**SOURCE**
====================

Christmas came early for Broadway star Kelli O’Hara and actor Richard Thomas — they were asked to perform with The Tabernacle Choir at Temple Square.

“Well, this is the ultimate Christmas invitation, isn’t it?” said O’Hara, a Tony winner for the 2015 revival of “The King and I.” “I think anyone would jump at the chance. I just happen to be the lucky one this year.”

Thomas — still best known for his Emmy-winning role as John-Boy Walton in the 1970s series “The Waltons” — said that when the invitation came, “It was Christmas.”

“It is the ultimate Christmas present,” he added with a laugh. “Christmas is my thing. I've driven my family crazy over Christmas for years and years. And this is the ultimate way to celebrate it.”

O’Hara is this year’s guest artist; she’ll sing with The Tabernacle Choir and Orchestra at Temple Square and Bells on Temple Square. Thomas is the narrator for this year’s program, which will be performed Thursday, Friday and Saturday at 8 p.m. at the Conference Center of The Church of Jesus Christ of Latter-day Saints.

====================

**ROWS**
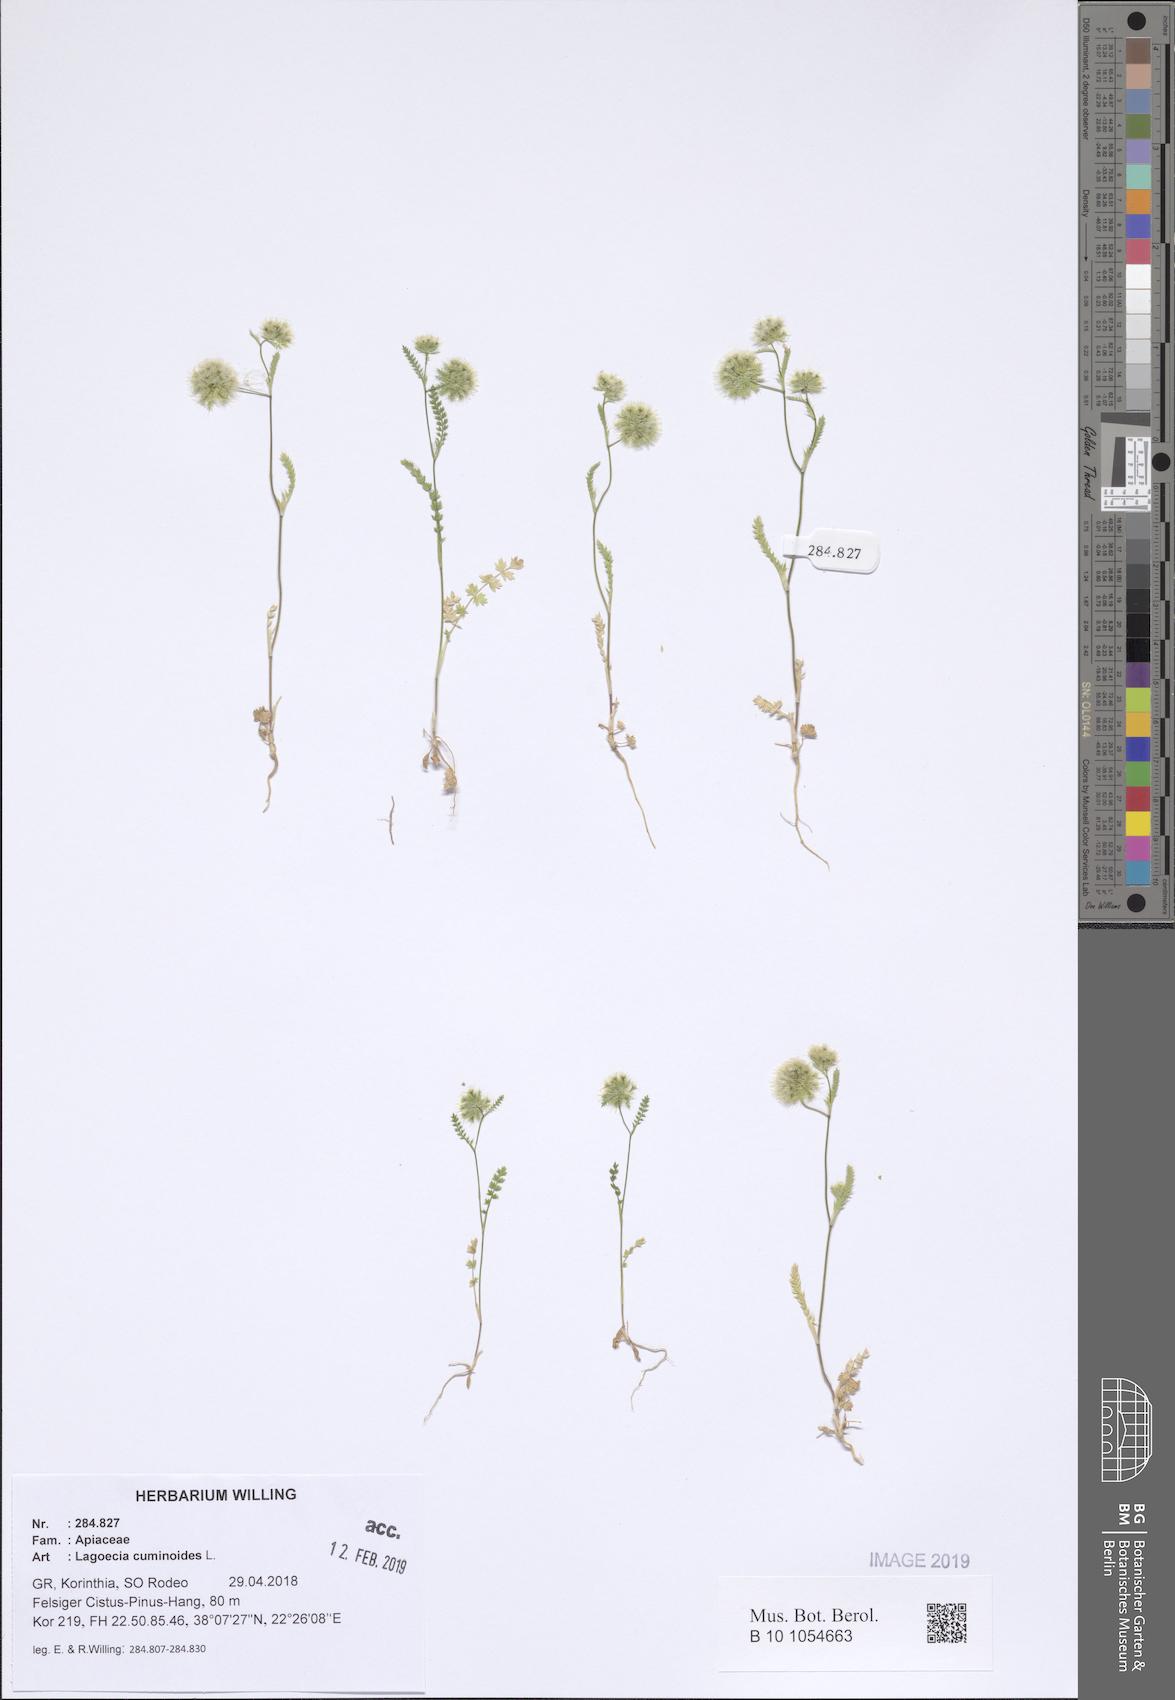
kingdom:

====================

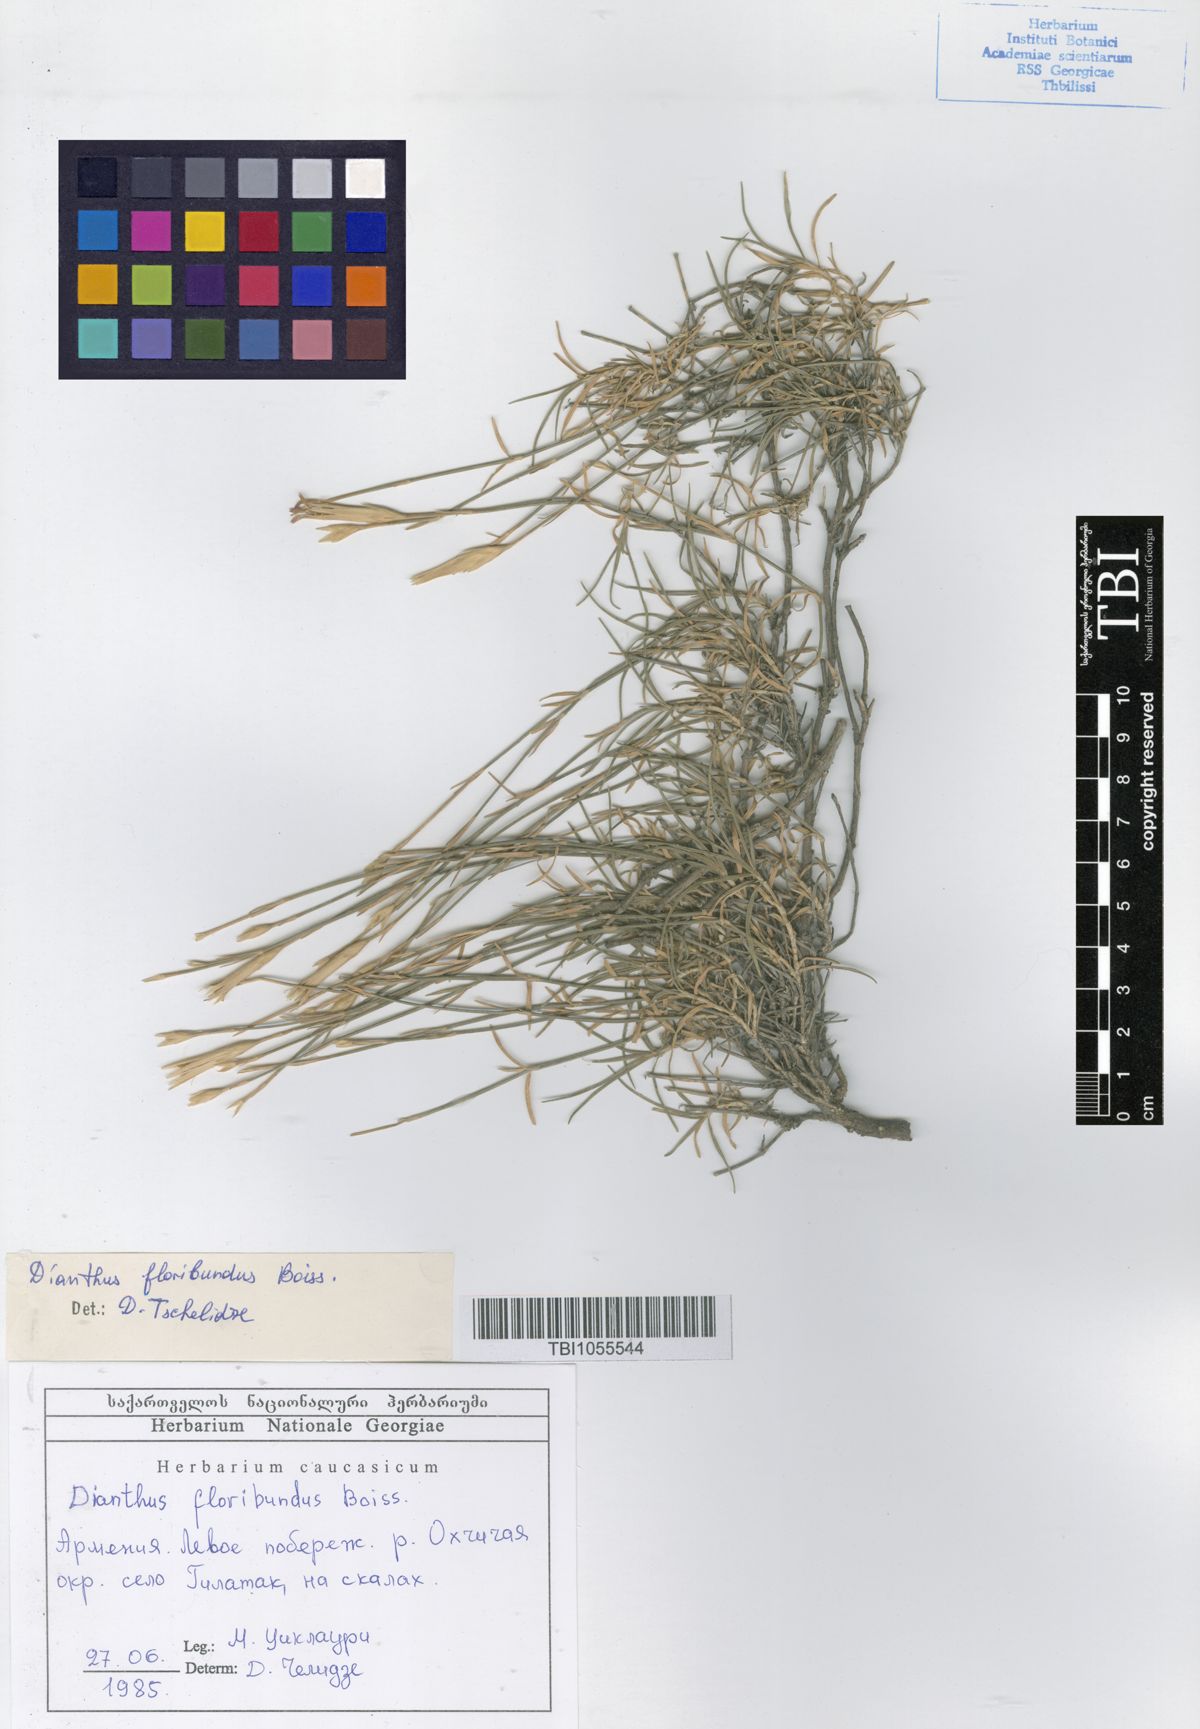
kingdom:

====================

**WRITTEN EXERCISE 1**
From the concert article, set down the passage from "O’Hara is this" to "of Latter-day Saints.".
**WRITTEN EXERCISE 2**
According to the concert article, for which Emmy-winning role is Richard Thomas still best known?
**WRITTEN EXERCISE 3**
Condense the paragraph of the concert article that opens with "O’Hara is this year’s guest artist" into a short list that keeps its main facts.

**RIGHT ANSWER 1**
O’Hara is this year’s guest artist; she’ll sing with The Tabernacle Choir and Orchestra at Temple Square and Bells on Temple Square. Thomas is the narrator for this year’s program, which will be performed Thursday, Friday and Saturday at 8 p.m. at the Conference Center of The Church of Jesus Christ of Latter-day Saints.

**RIGHT ANSWER 2**
John-Boy Walton in the 1970s series "The Waltons."

**RIGHT ANSWER 3**
- O'Hara, this year's guest artist, will sing with The Tabernacle Choir and Orchestra at Temple Square and Bells on Temple Square.
- Thomas is the narrator.
- Performances: Thursday, Friday and Saturday at 8 p.m.
- Venue: the Conference Center of The Church of Jesus Christ of Latter-day Saints.